▶ _PASSAGE EXTRAIT_
══════════════════════════════

Des subventions publiques financées avec l’argent des contribuables seraient utilisées à mauvais escient par des groupes anti-sectes stigmatisant et incitant à l’hostilité à l’égard de certains groupes religieux ou de croyance et de leurs membres.
Par Willy Fautré, directeur de Human Rights Without Fontiers
HRWF (03.01.2025) – Dans le cadre de son appel à projets 2023, la MIVILUDES (Mission interministérielle de vigilance et de lutte contre les dérives sectaires) a généreusement alloué une subvention de l’État de 150 000 EUR au CAFFES (Centre d’aide aux familles confrontées à l’emprise sectaire). Il s’agit d’une subvention considérable, voire totalement disproportionnée, pour une petite association dont le budget annuel est financé à 90% par des fonds publics.
Si l’importance du montant alloué ne constitue pas une irrégularité en soi, l’opportunité d’une telle générosité de l’État soulève de sérieuses questions et suspicions, car chaque année le financement de l’État maintient artificiellement en vie une association qui, sans lui, fermerait ses portes.

══════════════════════════════

▶ _LIGNES ENREGISTRÉES_
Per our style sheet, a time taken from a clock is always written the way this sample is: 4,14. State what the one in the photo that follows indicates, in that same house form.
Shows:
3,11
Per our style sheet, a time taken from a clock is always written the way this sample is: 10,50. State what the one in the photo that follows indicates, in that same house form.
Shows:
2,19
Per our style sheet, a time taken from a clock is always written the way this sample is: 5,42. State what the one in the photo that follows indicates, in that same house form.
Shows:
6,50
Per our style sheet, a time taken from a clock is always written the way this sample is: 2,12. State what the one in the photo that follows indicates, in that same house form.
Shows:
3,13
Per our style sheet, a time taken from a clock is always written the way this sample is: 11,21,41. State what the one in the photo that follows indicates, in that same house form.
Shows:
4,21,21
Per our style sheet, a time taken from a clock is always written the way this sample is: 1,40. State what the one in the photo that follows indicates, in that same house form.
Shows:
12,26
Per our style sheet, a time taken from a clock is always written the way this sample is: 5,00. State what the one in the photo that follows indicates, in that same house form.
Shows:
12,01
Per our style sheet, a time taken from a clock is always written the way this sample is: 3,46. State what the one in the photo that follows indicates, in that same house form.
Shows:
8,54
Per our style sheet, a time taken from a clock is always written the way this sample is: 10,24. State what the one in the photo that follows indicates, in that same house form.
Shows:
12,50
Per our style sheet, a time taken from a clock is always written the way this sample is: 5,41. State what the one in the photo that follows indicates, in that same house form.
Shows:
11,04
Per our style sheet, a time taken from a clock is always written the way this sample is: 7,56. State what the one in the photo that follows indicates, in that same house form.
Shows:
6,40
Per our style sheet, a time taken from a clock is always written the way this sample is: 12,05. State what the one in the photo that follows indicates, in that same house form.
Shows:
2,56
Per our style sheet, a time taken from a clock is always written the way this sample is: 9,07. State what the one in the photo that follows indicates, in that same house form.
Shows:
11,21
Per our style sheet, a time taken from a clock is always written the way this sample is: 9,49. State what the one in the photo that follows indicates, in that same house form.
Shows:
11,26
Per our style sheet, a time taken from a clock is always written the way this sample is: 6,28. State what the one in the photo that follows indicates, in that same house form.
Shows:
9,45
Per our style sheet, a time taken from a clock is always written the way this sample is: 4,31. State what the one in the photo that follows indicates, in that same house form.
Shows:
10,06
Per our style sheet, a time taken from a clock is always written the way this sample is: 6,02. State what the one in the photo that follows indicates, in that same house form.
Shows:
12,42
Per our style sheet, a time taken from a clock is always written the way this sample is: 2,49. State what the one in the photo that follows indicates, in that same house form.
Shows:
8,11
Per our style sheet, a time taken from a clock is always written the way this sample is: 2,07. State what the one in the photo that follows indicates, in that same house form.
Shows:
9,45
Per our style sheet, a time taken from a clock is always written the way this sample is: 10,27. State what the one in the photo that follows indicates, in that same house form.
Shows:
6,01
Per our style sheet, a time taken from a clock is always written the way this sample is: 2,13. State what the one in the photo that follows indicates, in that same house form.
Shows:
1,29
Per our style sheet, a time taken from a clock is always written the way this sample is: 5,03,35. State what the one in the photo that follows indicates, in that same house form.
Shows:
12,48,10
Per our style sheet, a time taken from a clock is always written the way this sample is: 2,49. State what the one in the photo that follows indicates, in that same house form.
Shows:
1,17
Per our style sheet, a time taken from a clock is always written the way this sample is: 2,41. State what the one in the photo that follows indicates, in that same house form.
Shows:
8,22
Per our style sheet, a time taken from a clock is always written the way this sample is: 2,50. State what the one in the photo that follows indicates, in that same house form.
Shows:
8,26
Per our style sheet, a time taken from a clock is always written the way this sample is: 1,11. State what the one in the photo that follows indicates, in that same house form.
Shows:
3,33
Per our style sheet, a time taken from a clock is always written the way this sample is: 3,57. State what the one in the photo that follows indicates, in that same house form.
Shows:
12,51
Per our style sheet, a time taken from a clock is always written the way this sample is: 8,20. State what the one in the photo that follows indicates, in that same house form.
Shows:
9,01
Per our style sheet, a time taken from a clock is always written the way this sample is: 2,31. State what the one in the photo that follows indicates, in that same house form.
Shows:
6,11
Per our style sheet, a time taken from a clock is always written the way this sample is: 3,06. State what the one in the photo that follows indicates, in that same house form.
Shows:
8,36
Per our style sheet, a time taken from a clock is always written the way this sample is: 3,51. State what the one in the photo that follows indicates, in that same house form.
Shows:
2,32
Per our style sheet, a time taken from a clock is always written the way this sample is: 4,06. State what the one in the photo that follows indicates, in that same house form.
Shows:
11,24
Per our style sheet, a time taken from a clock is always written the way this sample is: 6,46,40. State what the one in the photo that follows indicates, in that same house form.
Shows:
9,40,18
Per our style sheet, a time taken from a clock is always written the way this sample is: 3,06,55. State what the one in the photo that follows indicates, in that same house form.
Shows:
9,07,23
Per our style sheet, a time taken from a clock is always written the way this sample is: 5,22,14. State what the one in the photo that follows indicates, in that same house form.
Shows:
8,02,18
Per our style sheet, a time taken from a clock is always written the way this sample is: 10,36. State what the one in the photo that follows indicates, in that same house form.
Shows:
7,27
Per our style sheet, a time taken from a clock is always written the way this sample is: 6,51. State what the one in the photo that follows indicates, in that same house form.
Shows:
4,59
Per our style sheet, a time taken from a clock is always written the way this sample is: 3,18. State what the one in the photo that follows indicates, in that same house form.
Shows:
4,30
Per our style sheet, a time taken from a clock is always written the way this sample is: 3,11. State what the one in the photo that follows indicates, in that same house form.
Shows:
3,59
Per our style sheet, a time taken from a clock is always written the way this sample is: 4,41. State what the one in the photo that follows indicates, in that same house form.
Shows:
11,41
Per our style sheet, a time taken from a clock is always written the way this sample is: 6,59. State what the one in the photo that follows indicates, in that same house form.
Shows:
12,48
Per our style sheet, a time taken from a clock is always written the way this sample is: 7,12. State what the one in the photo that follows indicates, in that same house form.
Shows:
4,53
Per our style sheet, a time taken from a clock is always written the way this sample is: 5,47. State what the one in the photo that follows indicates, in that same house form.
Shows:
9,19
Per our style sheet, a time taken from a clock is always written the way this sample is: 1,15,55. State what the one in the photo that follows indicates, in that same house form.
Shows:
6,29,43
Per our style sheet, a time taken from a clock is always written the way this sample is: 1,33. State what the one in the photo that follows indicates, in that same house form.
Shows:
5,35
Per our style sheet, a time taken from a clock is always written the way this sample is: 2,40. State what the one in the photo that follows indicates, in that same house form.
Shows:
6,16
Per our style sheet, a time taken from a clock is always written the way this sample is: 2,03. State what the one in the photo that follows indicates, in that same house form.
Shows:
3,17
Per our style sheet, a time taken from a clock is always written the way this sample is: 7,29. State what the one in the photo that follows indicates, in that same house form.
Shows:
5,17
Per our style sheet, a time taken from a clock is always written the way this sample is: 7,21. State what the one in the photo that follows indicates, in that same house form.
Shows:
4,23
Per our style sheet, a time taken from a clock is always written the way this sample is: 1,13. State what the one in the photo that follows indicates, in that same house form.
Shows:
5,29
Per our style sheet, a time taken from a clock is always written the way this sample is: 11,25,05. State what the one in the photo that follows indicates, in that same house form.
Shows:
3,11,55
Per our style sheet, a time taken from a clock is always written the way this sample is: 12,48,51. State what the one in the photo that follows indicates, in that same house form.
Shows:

══════════════════════════════

▶ _TRAVAIL À FAIRE_
(a) Dans le passage extrait, réécrivez le segment allant de « Par Willy Fautré, directeur » jusqu’à « fermerait ses portes. » en remplaçant « association » par « structure ».
(b) Pour chacune des affirmations suivantes, indiquez par oui ou par non si elle concorde avec le passage extrait, en citant les mots du texte qui tranchent.
(i) La subvention accordée au CAFFES s’élève à 150 000 EUR.
(ii) Le budget annuel du CAFFES est financé pour moitié par des fonds publics.
(iii) D’après le texte, l’importance du montant alloué constitue en soi une irrégularité.
(c) Selon le passage extrait, que désigne le sigle CAFFES ?

▶ _RÉSULTATS OBTENUS_
(a)
Par Willy Fautré, directeur de Human Rights Without Fontiers
HRWF (03.01.2025) – Dans le cadre de son appel à projets 2023, la MIVILUDES (Mission interministérielle de vigilance et de lutte contre les dérives sectaires) a généreusement alloué une subvention de l’État de 150 000 EUR au CAFFES (Centre d’aide aux familles confrontées à l’emprise sectaire). Il s’agit d’une subvention considérable, voire totalement disproportionnée, pour une petite structure dont le budget annuel est financé à 90% par des fonds publics.
Si l’importance du montant alloué ne constitue pas une irrégularité en soi, l’opportunité d’une telle générosité de l’État soulève de sérieuses questions et suspicions, car chaque année le financement de l’État maintient artificiellement en vie une structure qui, sans lui, fermerait ses portes.

(b)
(i) Oui : « une subvention de l’État de 150 000 EUR au CAFFES ».
(ii) Non : « dont le budget annuel est financé à 90% par des fonds publics ».
(iii) Non : « l’importance du montant alloué ne constitue pas une irrégularité en soi ».

(c) Le Centre d’aide aux familles confrontées à l’emprise sectaire.